Triangle in complex plane Let T be a triangle in complex plane with vertices at $0,z_1, z_2$. Show that the area of T is equal to $\frac12|\mathsf{Im}(z_1\overline{z_2})|$ any ideas on this?
 A: Actually, I disagree with your initial assertion that
$$A=\frac12|\mathsf{Im}(z_1\overline{z_2})|$$
I believe that
$$A=\frac12\mathsf{Im}(\overline{z_1}z_2)$$
The difference is only in the sign of the area. But with area in the complex plane having a sign that is dependent upon the trajectory of the curve, i.e,. clockwise versus anti-clockwise, there is a difference.
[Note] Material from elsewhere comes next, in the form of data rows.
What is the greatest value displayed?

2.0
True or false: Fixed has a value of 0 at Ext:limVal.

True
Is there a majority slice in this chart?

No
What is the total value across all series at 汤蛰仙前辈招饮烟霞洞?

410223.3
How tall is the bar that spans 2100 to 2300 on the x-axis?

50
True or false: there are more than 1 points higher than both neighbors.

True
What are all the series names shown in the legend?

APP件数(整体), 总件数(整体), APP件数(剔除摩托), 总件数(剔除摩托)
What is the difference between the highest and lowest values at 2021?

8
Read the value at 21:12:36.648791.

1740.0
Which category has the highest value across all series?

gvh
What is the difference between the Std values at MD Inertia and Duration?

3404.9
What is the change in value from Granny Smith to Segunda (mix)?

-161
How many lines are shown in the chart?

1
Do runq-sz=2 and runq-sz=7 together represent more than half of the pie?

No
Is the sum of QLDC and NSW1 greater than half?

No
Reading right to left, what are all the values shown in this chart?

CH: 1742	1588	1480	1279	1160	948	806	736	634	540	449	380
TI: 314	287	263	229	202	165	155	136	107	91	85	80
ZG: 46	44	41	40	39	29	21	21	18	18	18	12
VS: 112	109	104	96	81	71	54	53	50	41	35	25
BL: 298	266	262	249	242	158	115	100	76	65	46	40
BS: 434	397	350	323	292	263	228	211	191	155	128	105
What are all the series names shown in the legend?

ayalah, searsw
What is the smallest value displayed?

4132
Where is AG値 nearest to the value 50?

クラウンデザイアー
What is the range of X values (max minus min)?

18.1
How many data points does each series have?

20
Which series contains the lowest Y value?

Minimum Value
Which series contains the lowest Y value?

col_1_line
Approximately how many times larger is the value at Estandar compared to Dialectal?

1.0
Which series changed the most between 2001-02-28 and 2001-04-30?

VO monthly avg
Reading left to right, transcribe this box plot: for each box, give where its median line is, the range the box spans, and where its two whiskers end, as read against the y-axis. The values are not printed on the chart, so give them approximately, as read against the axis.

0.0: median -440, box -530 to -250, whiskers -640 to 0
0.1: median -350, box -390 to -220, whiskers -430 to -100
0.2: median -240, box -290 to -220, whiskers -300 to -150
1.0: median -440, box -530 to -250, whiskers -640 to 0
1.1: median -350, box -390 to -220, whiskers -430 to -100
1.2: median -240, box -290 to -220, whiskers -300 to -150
I have verified my result by direct comparison with numerical integration of the area in the complex plane with
$$A=\frac12\int \mathsf{Im}(\overline{z}\dot z)~du$$
using random values of $z_{1,2}$ about the plane.
A: Hint: The area of the parallelogram determined by vectors ${\bf v}_1$ and ${\bf v}_2$ is $\left|{\bf v}_1\times{\bf v}_2\right|$. The triangle in question is half a parallelogram.
A: Hint:  write it as $\;\dfrac{1}{2} \cdot |z_1|\cdot|z_2| \cdot \left| \mathsf{Im}\left(\dfrac{\;\;\;\dfrac{z_1}{|z_1|}\;\;\;}{\dfrac{z_2}{|z_2|}}\right) \right|\;$ and remember that the area of a triangle equals half the product of two sides times the $\sin$ of the angle between them.
A: Let $Z_1=(x_1,y_1)$  and  $Z_2=(x_2,y_2)$ .
Note that $$  \frac12|\mathsf{Im}(z_1\overline{z_2})| = \frac {1}{2} |x_2y_1 -x_1y_2|$$ 
The area of the triangle made by vector $$ V_1= (x_1, y_1,0)$$ and  $$ V_2= (x_2, y_2,0)$$ is  $1/2$ times the norm of the cross product of $V_1$ adn $V_2$.
Note that $$ ||V_1 \times  V_2|| =  |x_2y_1 -x_1y_2|$$. 
Thus the desired formula for the area of the triangle has been proved.  
A: The area of a triangle is $\frac{1}{2}ab\sin\gamma,$ where $a,b$ are sides and $\gamma$ is the angle intercepted by these sides.
Use $z_1=ae^{i\alpha}, z_2=be^{i\beta}.$ Then $z_1\overline{z_2}=abe^{i(\beta-\alpha)},$ from where 
$$\frac{1}{2}Im(z_1\overline{z_2})=\frac{1}{2}ab\sin(\beta-\alpha).$$
Since the angle in the triangle is $(\beta-\alpha)$ or $(2\pi-(\beta-\alpha)),$ the area is the absolute value of the above expression.